Software Architecture
The products are multi-tasking and are based upon a real-time database (RTDB) located
in one or more servers. Servers are responsible for data acquisition and handling (e.g.
polling controllers, alarm checking, calculations, logging and archiving) on a set of
parameters, typically those they are connected to.
Communications
Internal Communication
Server-client and server-server communication is in general on a publish-subscribe and
event-driven basis and uses a TCP/IP protocol, i.e., a client application subscribes to a
parameter which is owned by a particular server application and only changes to that
parameter are then communicated to the client application.
Access to Devices
The data servers poll the controllers at a user defined polling rate. The polling rate may
be different for different parameters. The controllers pass the requested parameters to the
data servers. Time stamping of the process parameters is typically performed in the
controllers and this time-stamp is taken over by the data server. If the controller and
communication protocol used support unsolicited data transfer then the products will
support this too.
Alarm Handling
Alarm handling is based on limit and status checking and performed in the data servers.
More complicated expressions (using arithmetic or logical expressions) can be developed
by creating derived parameters on which status or limit checking is then performed. The
alarms are logically handled centrally, i.e., the information only exists in one place and
all users see the same status (e.g., the acknowledgement), and multiple alarm priority
levels (in general many more than 3 such levels) are supported.
It is generally possible to group alarms and to handle these as an entity (typically filtering
on group or acknowledgement of all alarms in a group). Furthermore, it is possible to
suppress alarms either individually or as a complete group. The filtering of alarms seen
on the alarm page or when viewing the alarm log is also possible at least on priority, time
and group. However, relationships between alarms cannot generally be defined in a
straightforward manner. E-mails can be generated or predefined actions automatically
executed in response to alarm conditions.
Logging/Archiving
The terms logging and archiving are often used to describe the same facility. However,
logging can be thought of as medium-term storage of data on disk, whereas archiving is
long-term storage of data either on disk or on another permanent storage medium.

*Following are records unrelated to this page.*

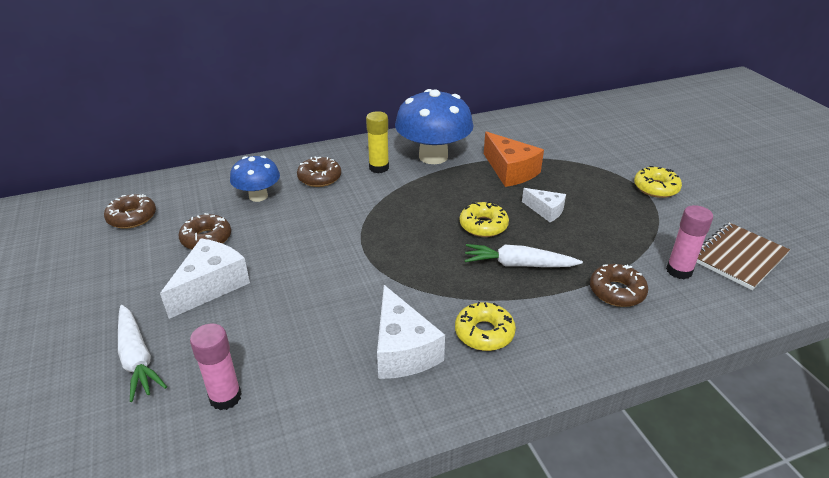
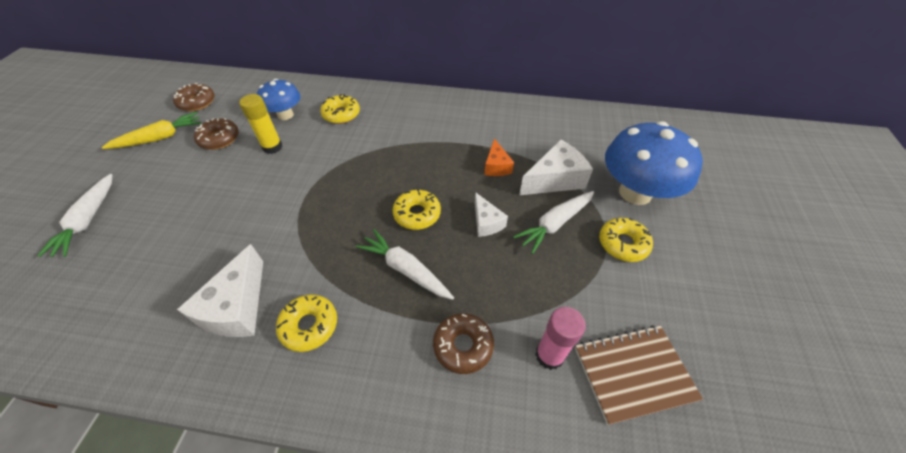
camera: 30 degrees right, 15 degrees up
white cheese [160,239,250,319] -> white cheese moved to [519,139,593,195]
pink glue stick [190,323,242,410] -> none
brown donut [297,156,341,187] -> yellow donut [320,94,360,124]
yellow glue stick [366,111,389,173] -> yellow glue stick moved to [239,94,283,154]
blue mushroom [395,89,473,164] -> blue mushroom moved to [605,121,703,205]
orange cheese [484,132,544,187] -> orange cheese [484,138,514,176], size x0.59
none -> yellow carrot [101,112,202,149]
none -> white carrot [513,191,594,254]

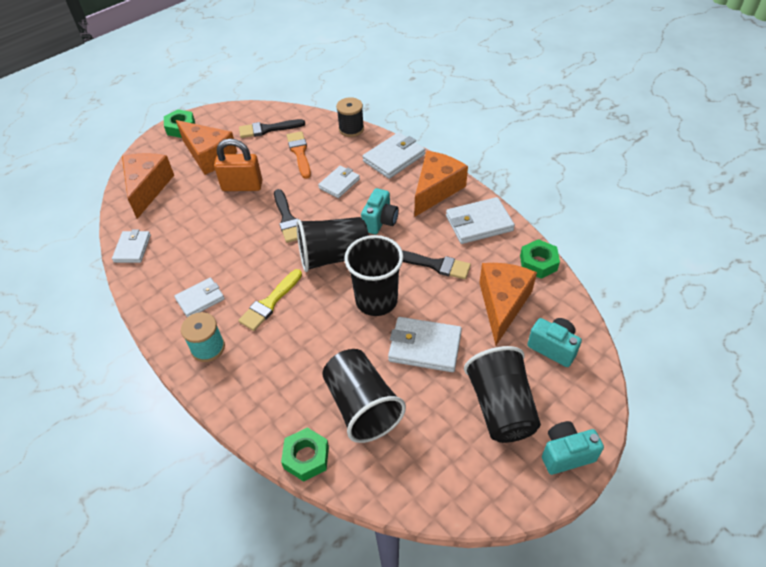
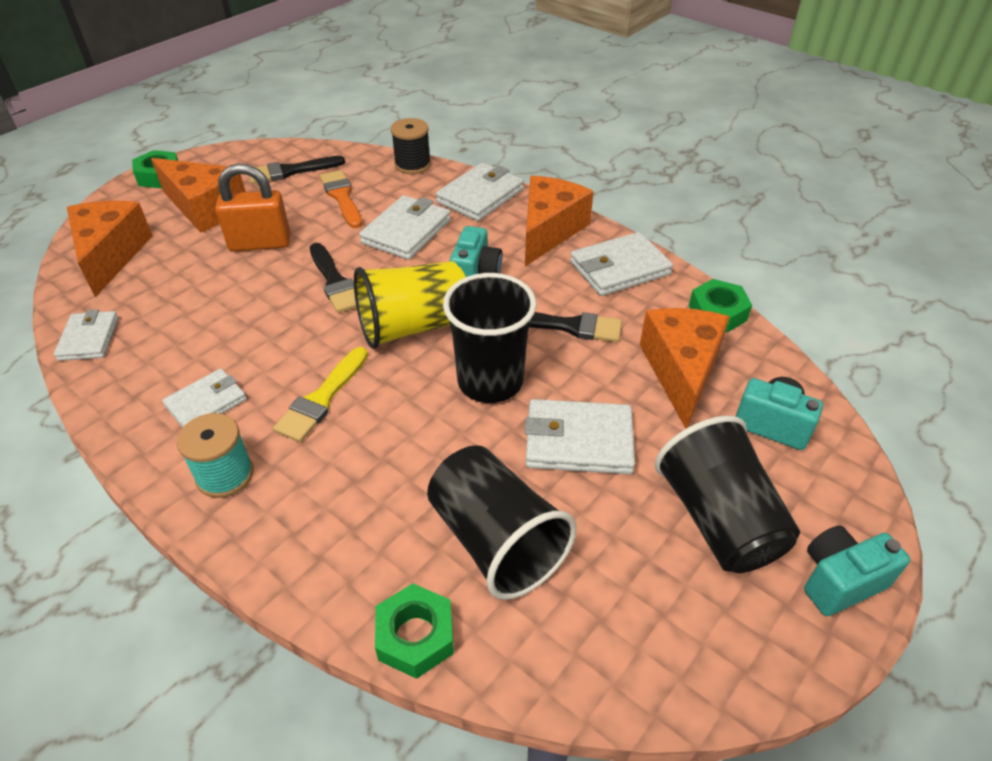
camera: 10 degrees left, 5 degrees down
black cup [296,217,369,272] -> yellow cup [354,261,465,349]
white wallet [318,166,360,198] -> white wallet [359,195,451,260], size x1.52

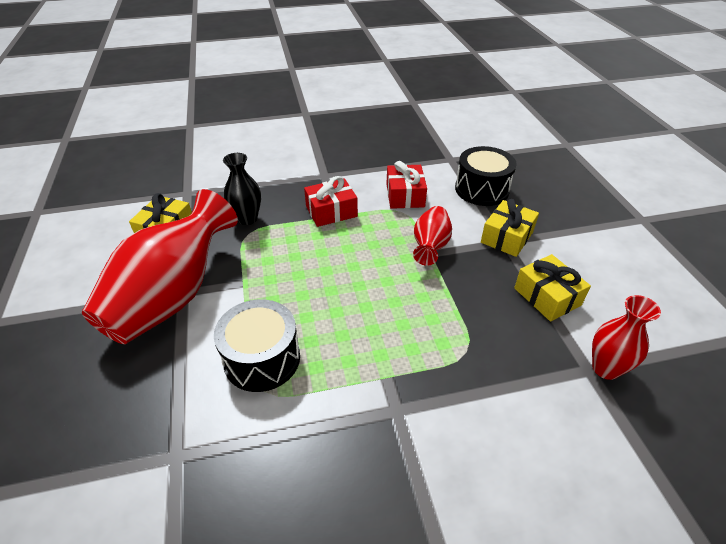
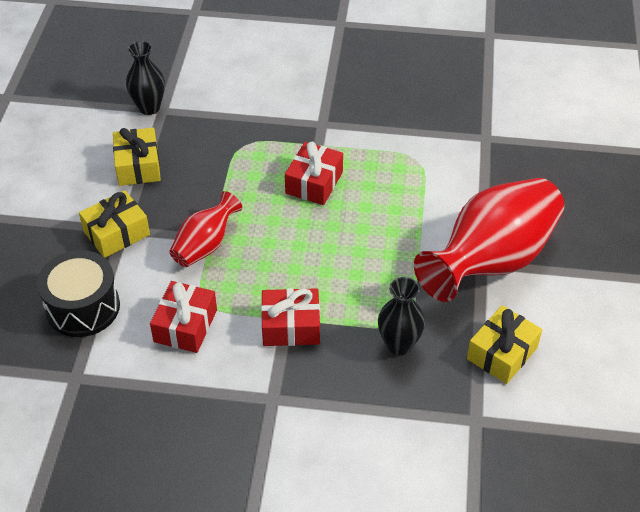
camera: 160 degrees left, 5 degrees up
black drum [214,299,300,392] -> none
red vase [592,295,661,380] -> black vase [126,41,165,115]
none -> red gift [285,142,343,205]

Logging is typically performed on a cyclic basis, i.e., once a certain file size, time period
or number of points is reached the data is overwritten. Logging of data can be performed
at a set frequency, or only initiated if the value changes or when a specific predefined
event occurs. Logged data can be transferred to an archive once the log is full. The
logged data is time-stamped and can be filtered when viewed by a user. The logging of
user actions is in general performed together with either a user ID or station ID. There is
often also a VCR facility to play back archived data.